The problem is that any individual taxonomy system will be more relevant to the organization that designed it than to anyone else. SIC has maybe two or three categories dealing with the Internet (and zero dealing with the web), but they have thousands of categories dealing with mining.
JakeCats provide a lot more granularity than SIC codes do in consumer type areas, but we have one category for mining. :)
(One type of mining - should be data mining)
Thanks for chipping in, it is true that the LSI system would suit some types of queries better than others. I do think that it would be able to help people find service related businesses more easily than product based.
It would be O.K. (in a limited sense) for product searches (as if the data isn't there to be had then no-one would be able to do it).
There are a few types of results it could show:
* Probable categories (and hence business listings) for each search
* Best-match websites based on the search
* Best-match websites based on the most probable category
* 'Did you mean' suggestions based on proximity data (like GigaBits but more advanced) e.g. 'stem cells' => 'Try Cancer Research'
Remember that there are many types of task that are best undertaken with different resources.
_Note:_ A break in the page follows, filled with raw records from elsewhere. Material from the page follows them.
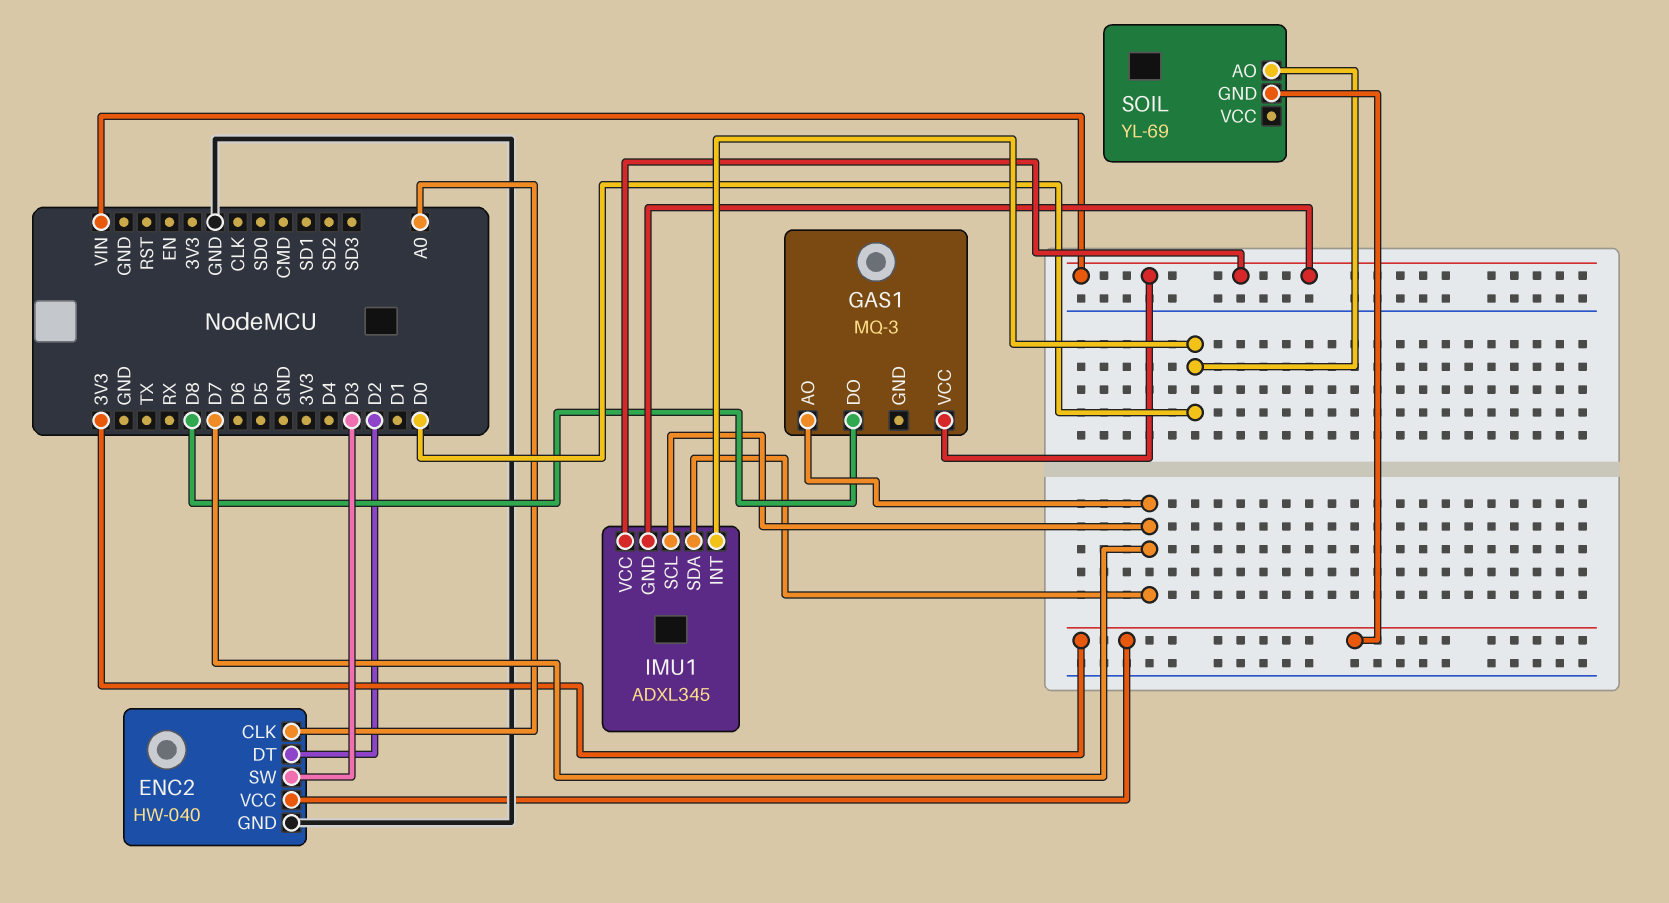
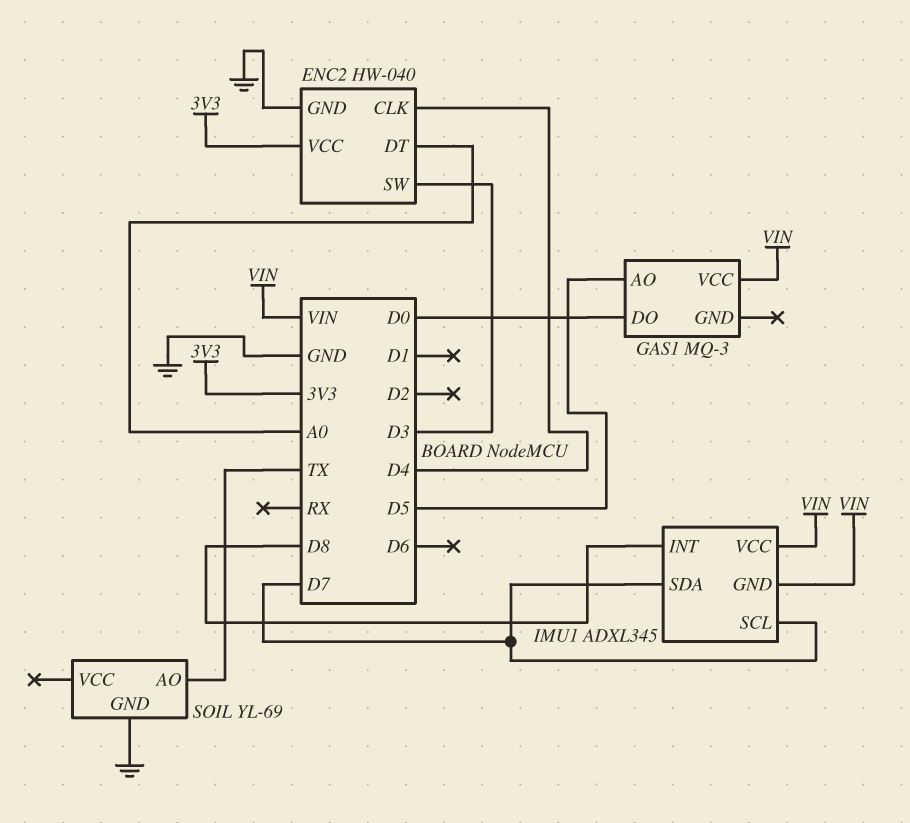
ENC2 pin CLK: A0 -> D4
ENC2 pin DT: D2 -> A0
GAS1 pin AO: D7 -> D5
GAS1 pin DO: D8 -> D0
IMU1 pin INT: D0 -> D8
SOIL pin AO: D0 -> TX
SOIL pin GND: 3V3 -> GND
Industrial B2B sales research in the UK is easily done with Kompass (now those are meaty books - the electronic version is clearly better). Because of this I'd hazard a guess that loca product search may end up being dominated by a different site in comparison to local service search.
Just wait until we see Froogle Local or Kelkoo Local! (Although TL was able to find a Jimmy Choo (expensive shoes) stockist in Chicago, maybe TL is stealing a march on the non-existent Froogle Local?)
It's an exciting time. Now's the time to wait for it to happen or to go out and make it happen. I choose the latter.
Many thanks for the answers, Jake.
Inbound - great stuff!
|Using the data collected from 268,000 research papers I used latent semantic indexing to create an application that can take a sentence and categorise it into the 67 ctegories based on a percentage score. I have put a reduced version of this online for you to see (which only works with single words, heck I can't show it all to the public). |
You collect and analyze research paper content to categorize research paper titles.
What would be the relevant data to collect and analyze to categorize YP listings by title? The title will often be proper names with no meaning and no analogy.
The categorisation of websites is easier than the research paper task as there is much more than just a title to go on, we would use the content of a page/site to find the likely categories.
We were up against an odd problem when we did the categorisation by title; 35,000 research papers that did not have an electronic version available (also not categorised by hand in any way).
I'm going to start an experiment next week which should be interesting, I'll report back here with what I can tell you all.
|The categorisation of websites is easier than the research paper task as there is much more than just a title to go on, we would use the content of a page/site to find the likely categories. |
That was my first thought, to crawl reviews and the like, but there are many listings with title and address, and no content. Would they remain unclassified or default to a standard YP classification?
Nevertheless, looking forward to your report on further testing. This has got me excited.